An alternative setup using SLURM_SUBMIT_DIR

If we don’t want to make a copy of hello_world.exe to the output directory, we can make use of the SLURM_SUBMIT_DIR environment variable to refer to the original folder we submitted the job from. We will also show that you can redirect the output and error files directly with #SBATCH below.
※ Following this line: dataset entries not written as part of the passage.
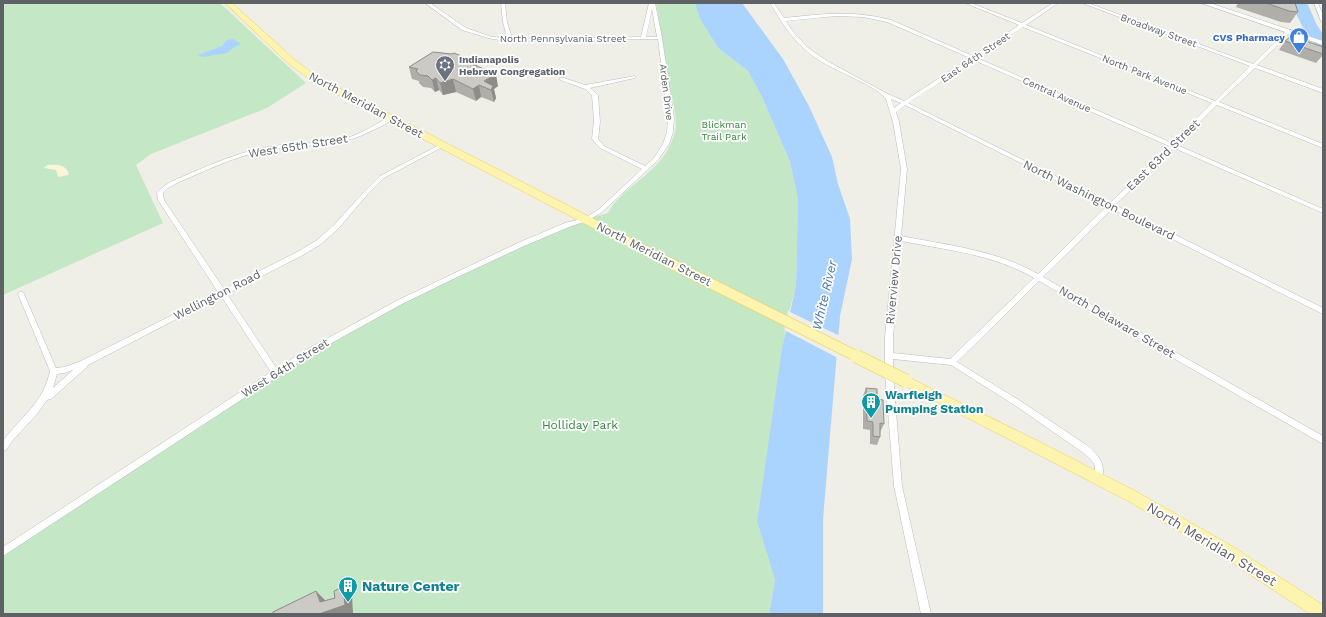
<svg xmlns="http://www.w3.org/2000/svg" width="1326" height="617" font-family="'Work Sans',sans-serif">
	<rect width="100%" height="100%" fill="#f0efe7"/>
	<g fill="#c4e7c6">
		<path d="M3,3h217l86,80 -39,25 -116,46 -15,11 27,58 -160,72z"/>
		<path d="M656,3h39l5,16 18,29 30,23 14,26 28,65 8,37 -2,86 -9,35 -30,201 18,59 -6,34h-766v-62l272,-180 125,-70 122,-58 65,-25 21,-6c13,-24 42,-36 57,-59 4,-6 11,-20 11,-28 0,-18 -6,-34 -9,-51 -4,-24 -6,-48 -11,-72z"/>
	</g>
	<path fill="#faf4d8" d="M47,165c12,-1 20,0 22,10l-11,2 -2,-7 -12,-2z"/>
	<g fill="#aad4fd">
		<path d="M695,3h47l41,56 26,47 23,51 6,27 12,35 2,40 -12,57 -17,203v95h-54l6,-34 -18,-59 25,-172 14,-64 2,-86 -8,-37 -28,-65 -14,-26 -30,-23 -18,-29z"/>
		<path d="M1291,3h16l10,22 6,9v19l-17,-19z"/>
		<path d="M233,39l7,4 -1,2 -6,3 -6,5 -25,4 -4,-2 24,-9 5,-6z"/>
	</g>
	<path fill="#f0efe7" d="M788,311l52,25 -2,22 -54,-28z"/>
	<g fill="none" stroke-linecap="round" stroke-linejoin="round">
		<defs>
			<g id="minor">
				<path d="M425,3h5l36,25 26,9 15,1 -4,-16 -2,-19h4l2,19 5,16 5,1 124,-2 8,-34h6l7,35 12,80 -1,14 -4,12 -11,16 -56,52 -13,8 -20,7 -45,19 -73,34 -49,24 -94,52 -305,200v-9l268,-175 -50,-76 -133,69 -1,2 -36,32 -4,1 -10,14 -24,26 -7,10 -3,1v-10c19,-26 40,-37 47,-70l-32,-77 1,-2h4l1,2 32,74 8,-1 15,-5 139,-70 -60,-92 -1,-7c9,-11 23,-15 36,-21 26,-11 53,-22 81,-26 23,-4 47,-1 69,-7 16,-4 30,-13 44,-21h4l1,1c-5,5 -12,8 -19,11 -38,21 -70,12 -110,21 -30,6 -58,20 -86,32l-9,5 -5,5 1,7 60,89 75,-38 18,-11 17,-15 29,-32 17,-17 61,-32h4l1,1 -62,33 -17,17 -29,34 -17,15 -18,11 -76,39 50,75 25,-17 96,-52 122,-58 45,-19 20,-5 13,-8 44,-41 -42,-21 -8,-9 2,-17 -2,-27 -7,-6 -25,-9v-2h4l21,7 50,-9v2l-45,10 8,7 2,27 -2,17 6,7 41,20 9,-8 9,-14 4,-12 1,-14 -10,-79 -148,2 -18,-2 -30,-9zM652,9l5,28h-11zM73,370l-20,18 4,-14 7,-1z"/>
				<path d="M770,3h4l10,15c38,-4 69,-8 107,2l82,36 46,-31 -54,-22h6l51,20 31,-20h5l-32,22 189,76 35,-35 -168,-63h6l165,61 34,-34h4v2l-34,33 66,24v4l-68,-25 -36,34 104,42v4l-106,-43 -40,40 146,64v4l-149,-65 -59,57 208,103v6l-211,-105 -69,68 280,159v8l-284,-163 -82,81 65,40 66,44c11,10 19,19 13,35l-3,1 -3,-1c-2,-5 0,-9 0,-14 -1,-6 -8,-11 -13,-15l-66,-46 -65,-41 -58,-6v15l9,112 29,128h-10l-27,-128 -9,-112v-36l16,-169 -8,-47 -7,-23c-9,-13 -48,-27 -64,-37 -27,-17 -36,-33 -52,-59zM836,16l27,1 24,5 83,36 -66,43 -18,-8 -59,-32 -20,-14 -13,-14 -8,-12zM1023,27l189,76 -40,40 -195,-85zM974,60l195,86 -59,57 -202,-100zM891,99l10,4 -7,5zM905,105l202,101 -69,68c-42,-24 -91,-29 -137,-38l6,-67 -8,-47 -3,-10zM901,241c45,9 92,13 133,37l-84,81 -57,-6v-15z"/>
				<path d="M1314,3h4l5,12v7l-2,-1z"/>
			</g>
			<path id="secondary" d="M1201,3h9l113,38v4z"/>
			<g id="primary">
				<path d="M225,3h7l63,57 23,17 348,179 1,3 -1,3h-8l-346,-181 -23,-17z"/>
				<path d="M906,376l134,66 97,50 93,53 93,60v9h-13l-90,-59 -92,-54 -226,-117 -2,-3 2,-3z"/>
			</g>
		</defs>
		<use href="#minor" stroke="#b9bcc0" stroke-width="1"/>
		<use href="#secondary" stroke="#b8bbc0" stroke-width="1"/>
		<use href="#primary" stroke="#efcf61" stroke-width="1"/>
		<use href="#minor" fill="#fff" fill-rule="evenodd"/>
		<use href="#secondary" fill="#fff" fill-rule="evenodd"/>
		<use href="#primary" fill="#fdf5af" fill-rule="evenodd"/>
		<defs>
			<path id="primary-bridge-far1" d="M662,259l196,98"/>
			<path id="primary-bridge" d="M856,356l50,25"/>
		</defs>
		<use href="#primary-bridge-far1" stroke="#efcf61" stroke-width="11" stroke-linecap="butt"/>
		<use href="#primary-bridge" stroke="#efcf61" stroke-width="14" stroke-linecap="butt"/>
		<use href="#primary-bridge-far1" stroke="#fdf5af" stroke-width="10"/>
		<use href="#primary-bridge" stroke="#fdf5af" stroke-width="13"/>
	</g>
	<g fill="#afaea9">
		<path d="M1238,3h57l3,9 -8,11 -9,-1 -45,-15z"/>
		<path d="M1285,41l38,6v8l-7,8 -37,-13z"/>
		<path d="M476,62l1,4 21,20 -4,3 2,9 -2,4 -13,-5 -5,4 -20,-9 -13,3 -4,-5 -4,2 -4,-4 -8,-1 -4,-4v-2l-7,-2 -3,-12z"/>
		<path d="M866,388l11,11 7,25 -4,8v5l-3,8 -7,-1v-14l-7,-1v-33z"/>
	</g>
	<g fill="#8f8d89">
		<path d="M476,62l2,12 -6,-10z"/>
		<path d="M496,74l2,12 -4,3 2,9 -2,4 -3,-12 -7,-9z"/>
		<path d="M436,78l3,12 -4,2 -3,-12z"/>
		<path d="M453,79l3,13 -13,3 -3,-12z"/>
		<path d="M479,85l2,12 -5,4 -3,-12z"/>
		<path d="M343,587l9,9 1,17 -2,1h-32l1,-12 -4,-11 9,9 3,10z"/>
	</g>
	<g fill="#cccac4" stroke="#8f8d89">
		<path d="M1266,3h29l3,9 -9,-1z"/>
		<path d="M1291,36l32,11v7l-38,-13z"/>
		<path d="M433,52l19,2 2,-1 22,9 -4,2 24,10 -12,7 9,5 -2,4 -12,-5 -6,4 -20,-10 -13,4 -4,-5 -4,2 -4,-4 -8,-1 -4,-4 2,-2 -9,-2z"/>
		<path d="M866,388l11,1v10l6,1 1,24 -4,-1v14l-7,-1v-14l-6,-1z"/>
		<path d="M343,587l2,18 -26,9h-46v-2l43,-21 4,11 15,-4 -1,-7z"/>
	</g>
	<defs>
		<symbol id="shop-pin" viewBox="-11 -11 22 30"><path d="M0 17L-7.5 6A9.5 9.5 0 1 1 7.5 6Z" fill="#3f7fe0" stroke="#fff"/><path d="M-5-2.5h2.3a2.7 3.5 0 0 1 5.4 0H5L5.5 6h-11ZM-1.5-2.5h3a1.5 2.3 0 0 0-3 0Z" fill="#fff"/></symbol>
		<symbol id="synagogue-pin" viewBox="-11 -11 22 30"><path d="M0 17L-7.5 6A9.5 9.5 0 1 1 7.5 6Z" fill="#6b7280" stroke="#fff"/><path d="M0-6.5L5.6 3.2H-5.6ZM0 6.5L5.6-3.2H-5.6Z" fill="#fff"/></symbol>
		<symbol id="building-pin" viewBox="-11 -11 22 30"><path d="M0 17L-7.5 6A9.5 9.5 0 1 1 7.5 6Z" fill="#0f9aa8" stroke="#fff"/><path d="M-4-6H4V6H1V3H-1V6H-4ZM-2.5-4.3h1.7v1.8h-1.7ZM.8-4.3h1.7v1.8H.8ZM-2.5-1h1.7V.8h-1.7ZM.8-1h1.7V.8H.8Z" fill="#fff"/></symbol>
	</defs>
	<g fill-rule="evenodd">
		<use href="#shop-pin" x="1288" y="26" width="22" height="30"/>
		<use href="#synagogue-pin" x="434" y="54" width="22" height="30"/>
		<use href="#building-pin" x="860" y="391" width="22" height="30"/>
		<use href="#building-pin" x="337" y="575" width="22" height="30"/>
	</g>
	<g text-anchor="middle" stroke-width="3.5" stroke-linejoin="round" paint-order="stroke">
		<g font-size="10" fill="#5e6267" stroke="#fff">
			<text transform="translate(1159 30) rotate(20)" y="4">Broadway Street</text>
			<text x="563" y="42">North Pennsylvania Street</text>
			<text transform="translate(975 57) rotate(-34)" y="4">East 64th Street</text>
			<text transform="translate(1145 74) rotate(22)" y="4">North Park Avenue</text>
			<text transform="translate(667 92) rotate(83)" y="4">Arden Drive</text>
			<text transform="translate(1057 94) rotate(24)" y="4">Central Avenue</text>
		</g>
		<g font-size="10" font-weight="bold" fill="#366cbe" stroke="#fff" text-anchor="end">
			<text x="1285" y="41">CVS Pharmacy</text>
		</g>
		<g font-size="10" font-weight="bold" fill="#5b616d" stroke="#fff" text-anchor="start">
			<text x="459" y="63">Indianapolis<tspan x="459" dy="12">Hebrew Congregation</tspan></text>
		</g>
		<g font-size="10" fill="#378540" stroke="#fff">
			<text x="724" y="128">Blickman<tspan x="724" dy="12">Trail Park</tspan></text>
		</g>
		<g font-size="12" fill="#5e6267" stroke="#fff">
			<text transform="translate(366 105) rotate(28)" y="4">North Meridian Street</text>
			<text transform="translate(298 146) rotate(-9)" y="4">West 65th Street</text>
			<text transform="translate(1163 155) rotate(-44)" y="4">East 63rd Street</text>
			<text transform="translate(1099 200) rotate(26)" y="4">North Washington Boulevard</text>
			<text transform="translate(654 254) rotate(27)" y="4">North Meridian Street</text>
			<text transform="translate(894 280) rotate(-85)" y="4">Riverview Drive</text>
			<text transform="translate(217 295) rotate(-27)" y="4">Wellington Road</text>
			<text transform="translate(1117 322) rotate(30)" y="4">North Delaware Street</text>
			<text transform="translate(285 368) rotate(-32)" y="4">West 64th Street</text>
		</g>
		<g font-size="12" font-weight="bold" fill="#0d838f" stroke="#fff" text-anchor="start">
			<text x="885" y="399">Warfleigh<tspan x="885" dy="14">Pumping Station</tspan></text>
		</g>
		<g font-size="12" fill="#378540" stroke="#fff">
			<text x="580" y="429">Holliday Park</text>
		</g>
		<g font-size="13" font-style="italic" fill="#4574b0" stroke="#fff">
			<text transform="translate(824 295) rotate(-77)" y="5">White River</text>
		</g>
		<g font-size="14" fill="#5e6267" stroke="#fff">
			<text transform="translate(1212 544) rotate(31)" y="5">North Meridian Street</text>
		</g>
		<g font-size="14" font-weight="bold" fill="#0d838f" stroke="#fff" text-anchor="start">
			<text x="362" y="591">Nature Center</text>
		</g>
	</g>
	<rect width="1326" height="617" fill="none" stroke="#5e6267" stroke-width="8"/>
</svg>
To do so, we first need to print out our SCRATCH path:

$ echo ${SCRATCH}
/scratch/<your username>

We’ll call this file submit_scratch_2.sh:

#!/bin/bash
#SBATCH --nodes=1 # number of nodes
#SBATCH --ntasks-per-node=12 # number of tasks per node
#SBATCH --ntasks=12 # redundant; total number of tasks: ntasks = nodes * ntasks-per-node
#SBATCH --account="fall25_hpc_workshop" 
#SBATCH --time=00:00:01 # time in HH:MM:SS
#SBATCH --output /scratch/<your username>/jobs/%j/output.%j # standard print output labeled with SLURM job id %j
#SBATCH --error /scratch/<your username>/jobs/%j/error.%j  # standard print error  labeled with SLURM job id %j

# Load the modules used to compile the code in the job script
module load compilers/gcc mpi/openmpi/gcc

echo "Job has started!"

echo "Moving job output to scratch"
mkdir -p ${SCRATCH}/jobs/${SLURM_JOBID}
cd ${SCRATCH}/jobs/${SLURM_JOBID}
srun ${SLURM_SUBMIT_DIR}/hello_world.exe
echo "Job has finished!"

After the file is saved, try submitting it

sbatch submit_scratch_2.sh

And compare the differences between it and submit_scratch_1.sh.